Since Then, Nora Has Really Surpassed Our Expectations
My first pregnancy was just like most: good reports from the doctor, ultrasound pictures and planning the nursery details. At about 28 weeks that changed. The doctor noticed some abnormalities on ultrasound so he recommended some additional testing. A couple weeks later we were given the news that our baby had a rare chromosome disorder. The genetic counselor couldn’t tell us much about what to expect: just told us that babies with chromosomal abnormalities can have various physical and cognitive disabilities. In particular, it appeared our baby had something unusual going on resulting in extra fluid in her brain. While we were focused on processing this information, I barely paid attention when the doctor said on my checkups that he was concerned about my rising blood pressure and edema. At 33 weeks, I woke up and felt something was off and came into the hospital to get checked out. I had HELLP syndrome. I had both a baby with a rare chromosome disorder and HELLP syndrome! Things were very tense.
Nora was born at 34 weeks. I was very sick from the HELLP syndrome by then and my memory is kind of sketchy of her birth. It seemed like a lot of people were in the room for the C-section. She was born and I remember my husband getting a look at her and smiling at me saying that she was beautiful! I felt a lot of relief for some reason. I don’t know what I expected, but I remember feeling good at that moment. Nora could breathe on her own and was doing really well at just over 4 pounds. She was moved to the NICU and I went back to my hospital room to recover.

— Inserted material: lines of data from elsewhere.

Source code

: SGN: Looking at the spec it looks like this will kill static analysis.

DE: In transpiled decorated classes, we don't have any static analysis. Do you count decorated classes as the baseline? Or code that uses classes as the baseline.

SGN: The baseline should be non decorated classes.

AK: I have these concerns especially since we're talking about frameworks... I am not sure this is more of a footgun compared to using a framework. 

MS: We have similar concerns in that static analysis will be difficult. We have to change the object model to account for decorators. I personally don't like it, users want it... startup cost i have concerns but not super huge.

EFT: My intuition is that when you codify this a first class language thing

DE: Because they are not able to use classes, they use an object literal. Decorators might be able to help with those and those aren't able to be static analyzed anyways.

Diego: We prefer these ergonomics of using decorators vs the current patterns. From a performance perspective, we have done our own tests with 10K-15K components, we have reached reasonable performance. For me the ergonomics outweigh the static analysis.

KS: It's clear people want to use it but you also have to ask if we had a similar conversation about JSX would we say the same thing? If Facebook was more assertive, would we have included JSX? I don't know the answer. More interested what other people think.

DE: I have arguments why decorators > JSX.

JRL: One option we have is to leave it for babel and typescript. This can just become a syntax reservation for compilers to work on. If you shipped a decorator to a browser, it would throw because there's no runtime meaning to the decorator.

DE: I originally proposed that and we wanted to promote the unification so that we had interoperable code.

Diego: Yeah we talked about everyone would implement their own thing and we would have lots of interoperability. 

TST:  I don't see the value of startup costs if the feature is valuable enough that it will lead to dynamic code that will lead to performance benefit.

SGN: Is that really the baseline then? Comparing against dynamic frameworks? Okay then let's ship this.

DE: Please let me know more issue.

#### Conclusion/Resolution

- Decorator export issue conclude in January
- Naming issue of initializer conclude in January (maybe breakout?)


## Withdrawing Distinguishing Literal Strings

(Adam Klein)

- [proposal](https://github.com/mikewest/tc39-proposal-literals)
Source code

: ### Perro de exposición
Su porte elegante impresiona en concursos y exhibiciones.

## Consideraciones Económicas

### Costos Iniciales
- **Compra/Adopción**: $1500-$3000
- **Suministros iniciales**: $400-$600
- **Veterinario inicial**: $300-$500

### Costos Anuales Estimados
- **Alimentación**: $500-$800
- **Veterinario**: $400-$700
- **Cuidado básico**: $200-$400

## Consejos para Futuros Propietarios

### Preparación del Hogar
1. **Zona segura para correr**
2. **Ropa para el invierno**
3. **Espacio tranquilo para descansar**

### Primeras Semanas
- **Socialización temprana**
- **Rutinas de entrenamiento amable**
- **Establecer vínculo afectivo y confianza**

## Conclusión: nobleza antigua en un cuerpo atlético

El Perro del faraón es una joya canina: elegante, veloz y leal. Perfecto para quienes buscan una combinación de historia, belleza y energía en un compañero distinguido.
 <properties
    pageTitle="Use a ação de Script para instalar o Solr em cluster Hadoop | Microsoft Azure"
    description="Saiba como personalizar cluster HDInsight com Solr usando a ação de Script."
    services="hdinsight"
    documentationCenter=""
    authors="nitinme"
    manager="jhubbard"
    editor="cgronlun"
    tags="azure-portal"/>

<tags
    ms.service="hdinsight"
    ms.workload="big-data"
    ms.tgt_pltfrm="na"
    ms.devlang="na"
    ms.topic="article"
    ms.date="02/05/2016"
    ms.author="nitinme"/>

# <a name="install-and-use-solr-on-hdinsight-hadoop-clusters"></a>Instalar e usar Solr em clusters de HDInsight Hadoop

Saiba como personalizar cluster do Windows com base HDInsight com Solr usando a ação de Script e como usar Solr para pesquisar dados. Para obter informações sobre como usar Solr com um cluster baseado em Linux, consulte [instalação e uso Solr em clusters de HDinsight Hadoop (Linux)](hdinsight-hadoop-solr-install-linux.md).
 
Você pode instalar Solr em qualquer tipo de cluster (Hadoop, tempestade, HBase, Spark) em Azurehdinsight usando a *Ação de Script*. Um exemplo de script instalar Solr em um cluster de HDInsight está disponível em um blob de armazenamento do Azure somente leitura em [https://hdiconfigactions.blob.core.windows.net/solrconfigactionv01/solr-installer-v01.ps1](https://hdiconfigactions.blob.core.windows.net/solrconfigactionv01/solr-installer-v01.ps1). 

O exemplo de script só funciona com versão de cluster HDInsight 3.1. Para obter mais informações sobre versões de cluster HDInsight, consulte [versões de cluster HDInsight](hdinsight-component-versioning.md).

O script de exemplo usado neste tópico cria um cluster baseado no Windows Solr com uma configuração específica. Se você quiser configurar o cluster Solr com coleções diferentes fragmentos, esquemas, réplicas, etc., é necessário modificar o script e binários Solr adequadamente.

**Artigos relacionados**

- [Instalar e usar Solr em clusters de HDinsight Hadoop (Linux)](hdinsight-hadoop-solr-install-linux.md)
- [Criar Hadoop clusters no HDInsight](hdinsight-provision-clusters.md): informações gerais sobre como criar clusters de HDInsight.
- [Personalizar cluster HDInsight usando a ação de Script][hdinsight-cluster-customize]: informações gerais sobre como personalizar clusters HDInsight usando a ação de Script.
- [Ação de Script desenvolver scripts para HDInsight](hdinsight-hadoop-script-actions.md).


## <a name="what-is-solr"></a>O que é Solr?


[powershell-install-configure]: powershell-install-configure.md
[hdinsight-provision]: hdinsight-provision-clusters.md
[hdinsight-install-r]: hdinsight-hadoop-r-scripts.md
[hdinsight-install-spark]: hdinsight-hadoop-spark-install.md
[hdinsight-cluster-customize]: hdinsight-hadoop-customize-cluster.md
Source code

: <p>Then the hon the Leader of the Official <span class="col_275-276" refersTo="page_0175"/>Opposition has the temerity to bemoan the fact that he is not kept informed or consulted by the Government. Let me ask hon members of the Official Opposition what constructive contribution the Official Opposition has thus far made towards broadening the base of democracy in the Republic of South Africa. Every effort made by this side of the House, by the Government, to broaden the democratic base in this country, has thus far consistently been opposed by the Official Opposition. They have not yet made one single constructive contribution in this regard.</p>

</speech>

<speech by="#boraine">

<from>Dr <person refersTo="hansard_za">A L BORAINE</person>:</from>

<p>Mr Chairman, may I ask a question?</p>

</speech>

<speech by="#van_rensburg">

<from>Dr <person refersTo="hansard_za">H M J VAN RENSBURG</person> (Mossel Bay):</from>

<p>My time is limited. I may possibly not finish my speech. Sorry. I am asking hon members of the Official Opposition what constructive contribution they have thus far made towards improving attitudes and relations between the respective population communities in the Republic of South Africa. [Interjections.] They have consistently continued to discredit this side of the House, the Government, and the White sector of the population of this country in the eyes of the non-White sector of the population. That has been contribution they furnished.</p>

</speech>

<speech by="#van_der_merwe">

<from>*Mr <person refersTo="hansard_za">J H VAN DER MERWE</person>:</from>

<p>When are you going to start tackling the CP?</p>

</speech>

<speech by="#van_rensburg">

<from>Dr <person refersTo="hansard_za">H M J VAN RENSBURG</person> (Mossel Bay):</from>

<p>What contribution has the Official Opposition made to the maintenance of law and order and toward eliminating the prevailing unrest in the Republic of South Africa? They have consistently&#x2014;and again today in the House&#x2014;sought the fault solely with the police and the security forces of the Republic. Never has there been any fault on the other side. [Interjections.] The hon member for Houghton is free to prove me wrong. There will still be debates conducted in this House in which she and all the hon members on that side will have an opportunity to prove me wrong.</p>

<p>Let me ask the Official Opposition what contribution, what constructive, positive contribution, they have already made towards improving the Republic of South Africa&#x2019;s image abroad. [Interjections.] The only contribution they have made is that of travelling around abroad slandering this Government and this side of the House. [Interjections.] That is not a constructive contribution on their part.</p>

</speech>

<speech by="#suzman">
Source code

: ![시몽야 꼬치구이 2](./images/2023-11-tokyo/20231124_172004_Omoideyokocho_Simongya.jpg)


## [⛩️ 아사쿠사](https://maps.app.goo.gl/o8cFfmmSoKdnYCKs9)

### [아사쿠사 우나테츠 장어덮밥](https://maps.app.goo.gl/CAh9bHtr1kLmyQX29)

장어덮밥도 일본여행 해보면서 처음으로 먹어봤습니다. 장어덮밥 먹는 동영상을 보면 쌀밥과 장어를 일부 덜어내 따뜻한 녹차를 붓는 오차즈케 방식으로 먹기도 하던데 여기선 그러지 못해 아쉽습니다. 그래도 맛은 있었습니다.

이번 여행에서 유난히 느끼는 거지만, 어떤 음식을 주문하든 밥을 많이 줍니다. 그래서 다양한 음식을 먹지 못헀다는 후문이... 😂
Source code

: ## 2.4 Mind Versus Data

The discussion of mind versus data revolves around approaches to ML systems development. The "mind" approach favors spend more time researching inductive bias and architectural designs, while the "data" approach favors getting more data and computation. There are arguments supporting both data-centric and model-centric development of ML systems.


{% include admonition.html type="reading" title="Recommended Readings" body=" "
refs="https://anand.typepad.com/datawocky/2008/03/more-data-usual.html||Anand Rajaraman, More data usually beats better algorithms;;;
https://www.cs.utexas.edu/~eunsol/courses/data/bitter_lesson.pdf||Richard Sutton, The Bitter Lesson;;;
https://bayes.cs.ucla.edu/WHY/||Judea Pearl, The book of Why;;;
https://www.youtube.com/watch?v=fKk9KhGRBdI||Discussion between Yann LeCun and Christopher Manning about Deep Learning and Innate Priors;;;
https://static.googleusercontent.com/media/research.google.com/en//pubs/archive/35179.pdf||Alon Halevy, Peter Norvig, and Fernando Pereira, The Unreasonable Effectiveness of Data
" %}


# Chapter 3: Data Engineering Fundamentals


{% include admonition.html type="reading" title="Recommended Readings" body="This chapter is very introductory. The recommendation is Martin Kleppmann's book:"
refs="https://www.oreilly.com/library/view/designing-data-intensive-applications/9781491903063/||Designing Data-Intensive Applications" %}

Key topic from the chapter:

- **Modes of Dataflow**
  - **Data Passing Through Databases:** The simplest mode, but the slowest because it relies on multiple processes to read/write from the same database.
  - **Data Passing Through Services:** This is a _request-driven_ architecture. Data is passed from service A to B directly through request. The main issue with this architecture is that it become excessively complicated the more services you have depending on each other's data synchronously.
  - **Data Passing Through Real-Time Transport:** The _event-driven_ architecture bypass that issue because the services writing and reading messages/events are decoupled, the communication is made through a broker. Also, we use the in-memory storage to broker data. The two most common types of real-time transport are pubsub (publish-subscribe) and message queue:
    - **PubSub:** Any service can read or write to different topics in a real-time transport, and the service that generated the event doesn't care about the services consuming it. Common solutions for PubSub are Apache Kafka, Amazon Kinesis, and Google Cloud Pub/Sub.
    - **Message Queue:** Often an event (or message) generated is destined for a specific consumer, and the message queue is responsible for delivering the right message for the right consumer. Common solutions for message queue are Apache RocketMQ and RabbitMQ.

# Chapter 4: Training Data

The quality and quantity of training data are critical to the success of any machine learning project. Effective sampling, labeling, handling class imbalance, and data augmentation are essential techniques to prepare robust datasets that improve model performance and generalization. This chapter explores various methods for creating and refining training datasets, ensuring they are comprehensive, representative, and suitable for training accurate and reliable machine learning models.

After I was discharged from the hospital, Nora was still in the NICU. First, she was under the bright lights and in an incubator to keep her temperature up. After a week or so, she was doing well with her temperature and we focused on feeding. She was so sleepy all the time and I remember so closely monitoring how much milk we were able to get her to take by bottle each day. There were frustrating attempts at nursing – weighing her before and after to see if she actually got any milk. Various specialists came in and out checking in on the baby with the rare chromosome disorder. She had an MRI and we learned she had hydrocephalus. We met with the neurosurgeon that would do surgery on her brain later (when she was 1 year old and 3 years old). We met with the neurologist who would later help us get her seizures under control when she was 5 years old. She kept on sleeping and lazily drinking some milk through Christmas, through New Year’s and into the next year. After 4 weeks, she finally drank enough on her own to be discharged. We were headed home!
When we got home, I remember it feeling funny to not take her temperature and weigh her diaper every three hours. From the stress of the NICU we were abruptly dumped back into real life – but now with a one-month-old! Day by day, the NICU experience faded as we moved on to what was next. Since then, Nora has really surpassed our expectations. She is a sweet little girl who loves books and music, school and horseback riding, birthday parties and cartoons, chocolate and popcorn. The genetics counselor and doctor were right. She does have some physical challenges (hydrocephalus and epilepsy) as well as cognitive differences (she is in a special need elementary classroom). These differences are much easier to process now. They are just part of our life.